3. En application de ces dispositions, il appartient à l’autorité administrative, qui ne saurait se fonder sur la seule existence d’une infraction à la loi, d’examiner, d’après l’ensemble des circonstances de l’affaire, si la présence de l’intéressé sur le territoire français est de nature à constituer une menace réelle, actuelle et suffisamment grave pour un intérêt fondamental de la société française, ces conditions étant appréciées en fonction de sa situation individuelle, notamment de la durée de son séjour en France, de sa situation familiale et économique et de son intégration.


4. Il ressort des termes de l’arrêté attaqué que, pour obliger M. B..., ressortissant roumain, à quitter le territoire français, le préfet du Val-de-Marne a considéré que son comportement constituait une menace réelle, actuelle et suffisamment grave à l’encontre d’un intérêt fondamental de la société en se fondant sur la circonstance que l’intéressé avait été interpellé et placé en garde à vue le 2 juillet 2024 pour des faits de violences volontaires en réunion en état d’ivresse à Choisy-le-Roi. Si, lors de son audition, l’intéressé a reconnu avoir participé à une altercation physique entre plusieurs personnes après avoir consommé de l’alcool lors d’une soirée, il a indiqué ne pas être à l’origine de la dispute et a nié avoir porté des coups. Il ne ressort par ailleurs pas des pièces du dossier que ces faits auraient donné lieu à des poursuites judiciaires à l’encontre de M. B.... Il ressort enfin des pièces du dossier que le requérant ne présente aucun antécédent judiciaire, est marié et vit en France avec son épouse et ses quatre filles mineures, dont les trois ainées sont scolarisées, et est inséré professionnellement. Dans ces conditions, M. B... est fondé à soutenir qu’en considérant que son comportement constituait une menace réelle, actuelle et suffisamment grave à l’encontre d’un intérêt fondamental de la société, le préfet a entaché sa décision d’une erreur d’appréciation.

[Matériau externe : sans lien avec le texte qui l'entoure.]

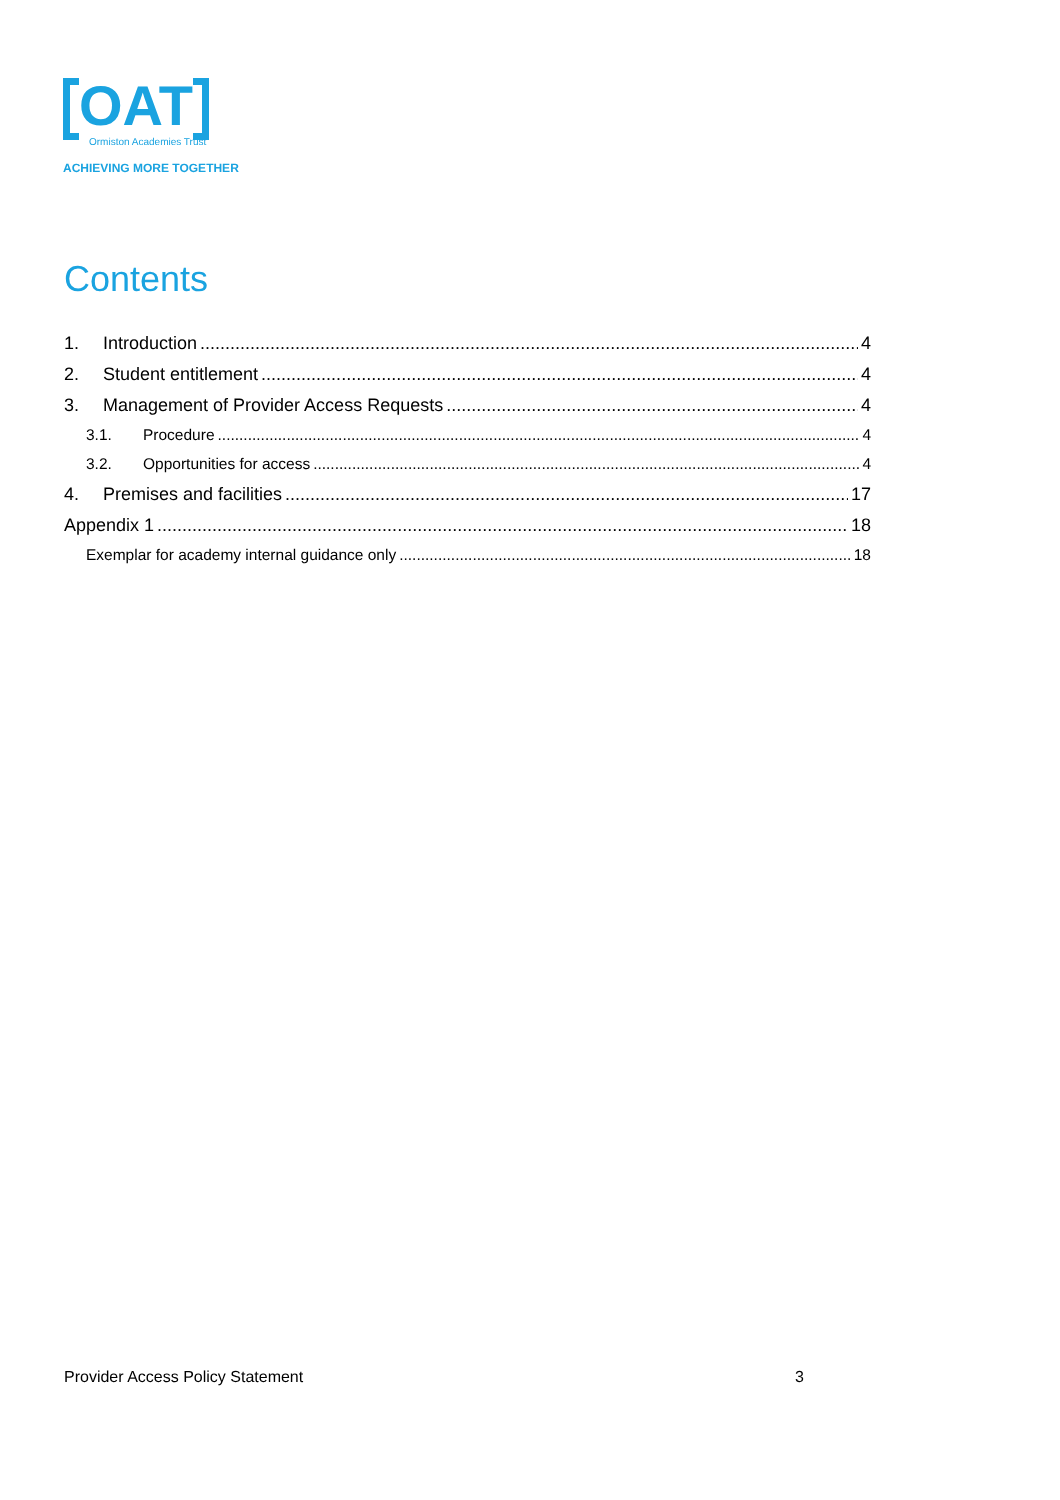OAT
Ormiston Academies Trust
ACHIEVING MORE TOGETHER
Contents
1. Introduction 4
2. Student entitlement 4
3. Management of Provider Access Requests 4
3.1. Procedure 4
3.2. Opportunities for access 4
4. Premises and facilities 17
Appendix 1 18
Exemplar for academy internal guidance only 18
Provider Access Policy Statement 3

5. Il résulte de ce qui précède, sans qu’il soit besoin de se prononcer sur les autres moyens de la requête, que M. B... est fondé à demander l’annulation de la décision par laquelle le préfet du Val-de-Marne l’a obligé à quitter le territoire français ainsi que, par voie de conséquence, des décisions lui refusant l’octroi d’un délai de départ volontaire, fixant le pays de destination et prononçant à son encontre une interdiction de circulation sur le territoire français d’une durée de deux ans.


Sur les frais liés au litige :

6. Il y a lieu, dans les circonstances de l’espèce, de mettre à la charge de l’État le versement à M. B... de la somme de 1 200 euros au titre des dispositions de l’article L. 761-1 du code de justice administrative.




D E C I D E :


Article 1er : L’arrêté du 2 juillet 2024 par lequel le préfet du Val-de-Marne a obligé M. B... à quitter le territoire français sans délai, a fixé le pays de destination et lui a fait interdiction de circuler sur le territoire français pour une durée de deux ans est annulé.


Article 2 : L’État versera une somme de 1 200 euros à M. B... en application de l’article L. 761-1 du code de justice administrative.


Article 3 : Le présent jugement sera notifié à M. A... B... et au préfet du Val-de-Marne.


Délibéré après l’audience du 21 novembre 2025, à laquelle siégeaient :

Mme Mullié, présidente,
Mme Flandre-Olivier, conseillère,
Mme Giesbert, conseillère.

Rendu public par mise à disposition au greffe le 12 décembre 2025.


La rapporteure,

V. GIESBERT
La présidente,

N. MULLIE


La greffière,





H. KELI

La République mande et ordonne au préfet du Val-de-Marne en ce qui le concerne ou à tous commissaires de justice à ce requis en ce qui concerne les voies de droit commun contre les parties privées, de pourvoir à l’exécution de la présente décision.